Incidentally, it's because the use of these sniping services has become so prevalent that the main activity on many auctions occurs within the last several seconds of the auction, and an item that has been sitting at a bargain price for days suddenly gets bid up & sells for much more.

NWBasser
November 3rd, 2013, 09:49 AM
http://www.esnipe.com/

It bids on your item of choice at the last second to battle people who camp out and poach items. If you realistically want these guitars and would buy them if you found them in a store for $200 or whatever, just put it in to bid $200 with 5 seconds remaining or something.
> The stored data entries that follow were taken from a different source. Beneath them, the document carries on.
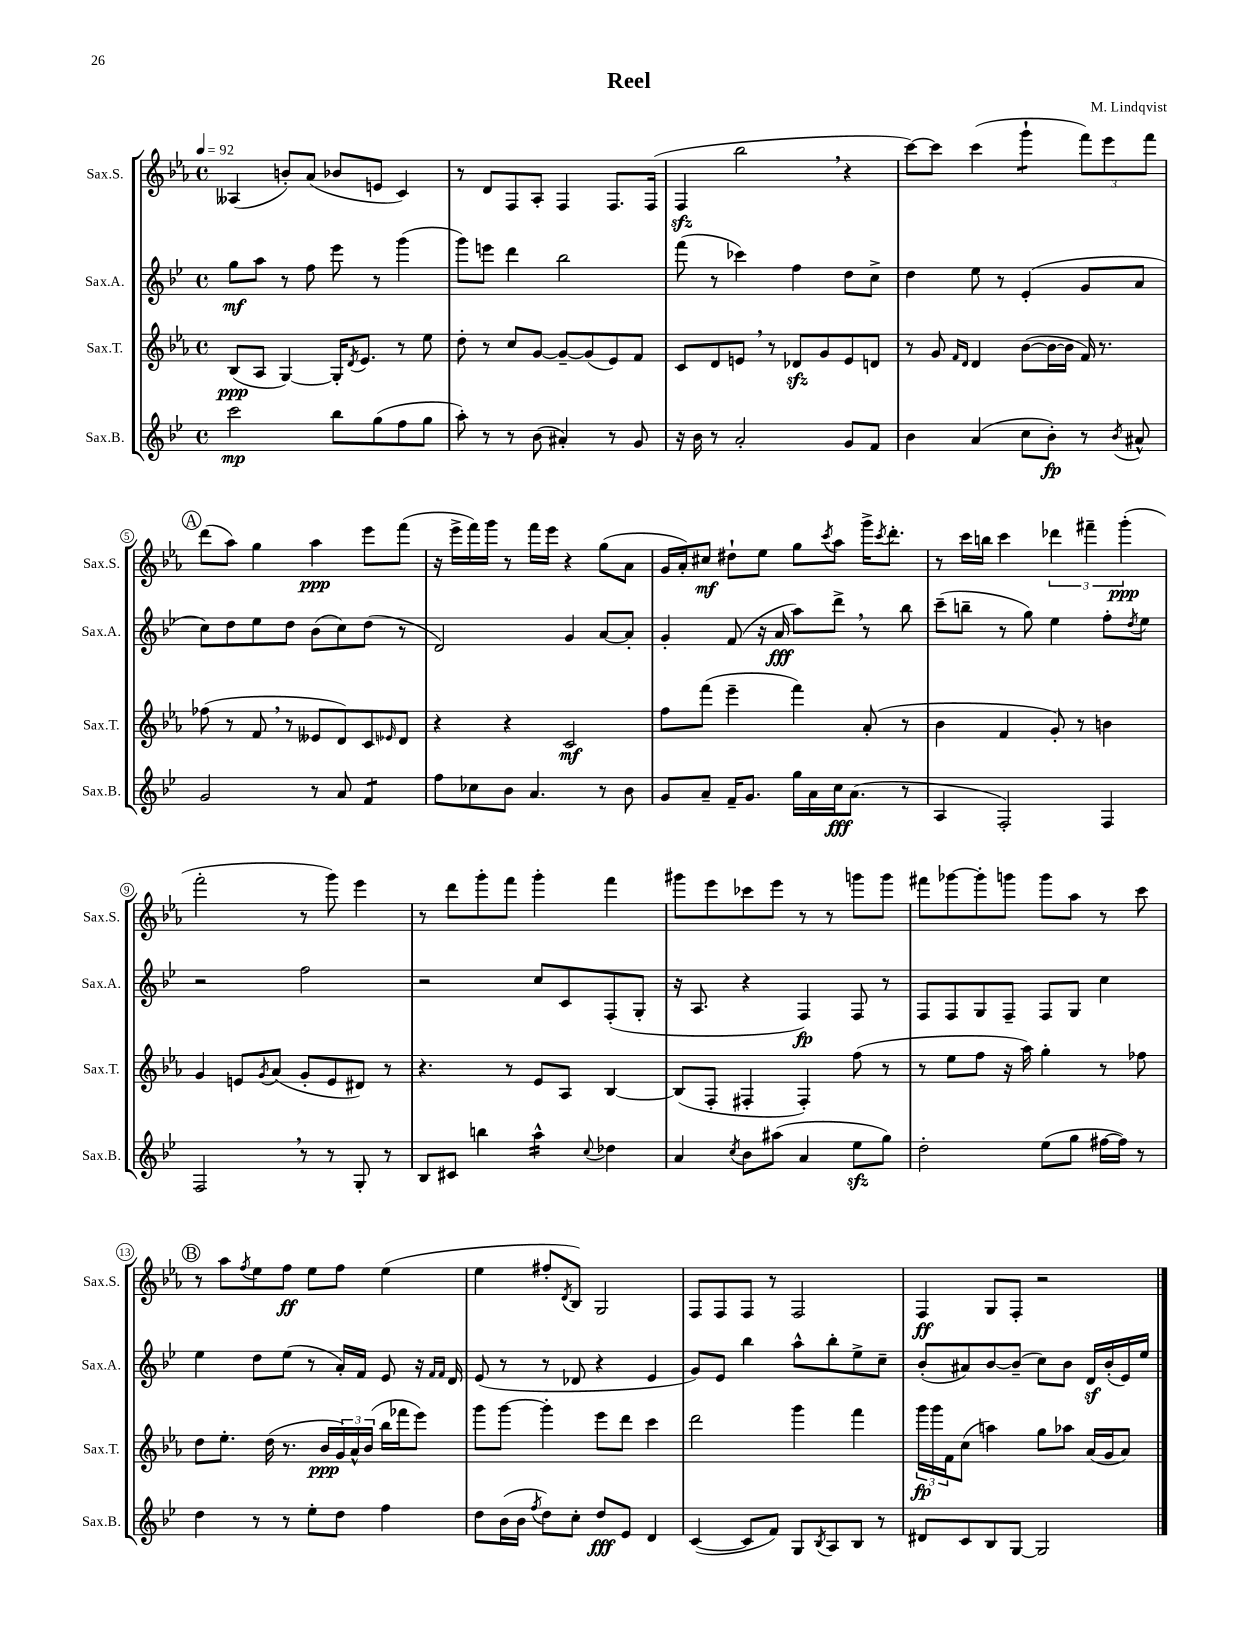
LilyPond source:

\header { title = "Reel" composer = "M. Lindqvist" }
<<
\new StaffGroup <<
\new Staff = "s0" \with { instrumentName = "Sax.S." shortInstrumentName = "Sax.S." } {
    \clef treble \key ees \major \defaultTimeSignature \time 4/4 \tempo 4 = 92
    aeses4( b'8-.) aes'8( bes'8 e'8 c'4) |
    r8 d'8 f8 aes8-. f4 f8. f16( |
    f4\sfz bes''2 \breathe r4 |
    c'''8~) c'''8 c'''4( g'''4:8-! \tuplet 3/2 { f'''8) ees'''8 f'''8 } |
    \mark \markup { \circle "A" } d'''8( aes''8) g''4 aes''4\ppp ees'''8 f'''8( |
    r16 ees'''16-> f'''16) g'''16 r8 f'''16 ees'''16 r4 g''8( aes'8 |
    g'16 aes'16-.) cis''8\mf dis''8-! ees''8 g''8 \acciaccatura { c'''8 } aes''8 g'''16-> \acciaccatura { c'''8 } d'''8.-. |
    r8 c'''16 b''16 c'''4 \tuplet 3/2 { des'''4 fis'''4-- g'''4-.\ppp( } |
    f'''2-. r8 g'''8) ees'''4 |
    r8 d'''8 g'''8-. f'''8 g'''4-. f'''4 |
    gis'''8 ees'''8 ces'''8 ees'''8 r8 r8 g'''8 g'''8 |
    fis'''8 ges'''8~ ges'''8-. g'''8 g'''8 aes''8 r8 c'''8 |
    \mark \markup { \circle "B" } r8 aes''8 \acciaccatura { f''8 } ees''8 f''8\ff ees''8 f''8 ees''4( |
    ees''4 fis''8-. \acciaccatura { d'8 } bes8) g2 |
    f8 f8 f8 r8 f2 |
    f4\ff g8 f8-. r2 \bar "|." |
}
\new Staff = "s1" \with { instrumentName = "Sax.A." shortInstrumentName = "Sax.A." } {
    \clef treble \key bes \major \defaultTimeSignature \time 4/4
    g''8\mf a''8 r8 f''8 ees'''8 r8 g'''4( |
    g'''8) e'''8 d'''4 bes''2 |
    f'''8( r8 ces'''4) f''4 d''8 c''8-> |
    d''4 ees''8 r8 ees'4-.( g'8 a'8 |
    \mark \markup { \circle "A" } c''8) d''8 ees''8 d''8 bes'8( c''8) d''8( r8 |
    d'2) g'4 a'8~ a'8-. |
    g'4-. f'8( r16 a'16\fff a''8) d'''8-> \breathe r8 bes''8 |
    c'''8--( b''8-- r8 g''8) ees''4 f''8-. \acciaccatura { d''8 } ees''8 |
    r2 f''2 |
    r2 c''8 c'8 f8-.( g8-. |
    r16 a8. r4 f4\fp) f8 r8 |
    f8 f8 g8 f8-- f8 g8 c''4 |
    \mark \markup { \circle "B" } ees''4 d''8 ees''8( r8 a'16-.) f'16 ees'8 r16 \grace { f'16 f'16 } d'16 |
    ees'8( r8 r8 des'8 r4 ees'4 |
    g'8) ees'8 bes''4 a''8-^ bes''8-. ees''8-> c''8-- |
    bes'8-.( ais'8) bes'8~ bes'8--( c''8) bes'8 d'16\sf bes'16-.( ees'16) ees''16 \bar "|." |
}
\new Staff = "s2" \with { instrumentName = "Sax.T." shortInstrumentName = "Sax.T." } {
    \clef treble \key ees \major \defaultTimeSignature \time 4/4
    bes8\ppp( aes8 g4~) g16-. \acciaccatura { d'8 } ees'8. r8 ees''8 |
    d''8-. r8 c''8 g'8~ g'8~-- g'8( ees'8) f'8 |
    c'8 d'8 e'8 \breathe r8 des'8\sfz g'8 e'8 d'8 |
    r8 g'8 \grace { f'16 d'16 } d'4 bes'8~( bes'16~ bes'16 f'16) r8. |
    \mark \markup { \circle "A" } fes''8( r8 f'8 \breathe r8 eeses'8 d'8) c'8 \grace { ees'16 } d'8 |
    r4 r4 c'2\mf |
    f''8 f'''8( ees'''4-- f'''4) aes'8-.( r8 |
    bes'4 f'4 g'8-.) r8 b'4 |
    g'4 e'8 \acciaccatura { g'8 } aes'8( g'8-. e'8 dis'8) r8 |
    r4. r8 ees'8 aes8 bes4~ |
    bes8( f8-. fis4-. fis4-.) f''8( r8 |
    r8 ees''8 f''8 r16 aes''16) g''4-. r8 fes''8 |
    \mark \markup { \circle "B" } d''8 ees''8.-. d''16( r8. bes'16\ppp \tuplet 3/2 { g'16) aes'16-^ bes'16( } bes''16 fes'''16 ees'''8) |
    g'''8 g'''8~ g'''4-. ees'''8 d'''8 c'''4 |
    d'''2 g'''4 f'''4 |
    \tuplet 3/2 { g'''16\fp g'''16 f'16 } c''8( a''4) g''8 aes''8 aes'16( g'16 aes'8) \bar "|." |
}
\new Staff = "s3" \with { instrumentName = "Sax.B." shortInstrumentName = "Sax.B." } {
    \clef treble \key bes \major \defaultTimeSignature \time 4/4
    c'''2\mp bes''8 g''8( f''8 g''8 |
    a''8-.) r8 r8 bes'8( ais'4-.) r8 g'8 |
    r16 bes'16 r8 a'2-. g'8 f'8 |
    bes'4 a'4( c''8 bes'8-.\fp) r8 \acciaccatura { bes'8 } ais'8-^ |
    \mark \markup { \circle "A" } g'2 r8 a'8 f'4:8 |
    f''8 ces''8 bes'8 a'4. r8 bes'8 |
    g'8 a'8-- f'16-- g'8. g''16 a'16 c''16\fff a'8.( r8 |
    a4 f2-.) f4 |
    f2 \breathe r8 r8 g8-. r8 |
    bes8 cis'8 b''4 a''4:16-^ \appoggiatura { c''8 } des''4 |
    a'4 \acciaccatura { c''8 } bes'8 ais''8( a'4 ees''8\sfz g''8) |
    d''2-. ees''8( g''8 fis''16~ fis''16) r8 |
    \mark \markup { \circle "B" } d''4 r8 r8 ees''8-. d''8 f''4 |
    d''8 bes'16( bes'16 \acciaccatura { f''8 } d''8) c''8-. d''8\fff ees'8 d'4 |
    c'4~( c'8 f'8) g8 \acciaccatura { bes8 } a8 bes8 r8 |
    dis'8 c'8 bes8 g8~ g2 \bar "|." |
}
>>
>>
\layout { \context { \Score \override BarNumber.stencil = #(make-stencil-circler 0.1 0.3 ly:text-interface::print) } }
If you win, you win. If you don't, you don't. You pay nothing if you don't win.

That's pretty cool. I had no idea there was such a service. Frankenfretter's fiancé sniped my G&L JB at the very last second for me and I got quite the deal on it.

jtees4
November 5th, 2013, 02:38 PM
It's called an auction. Only the final bid is the actual price. So anything until then is totally meaningless.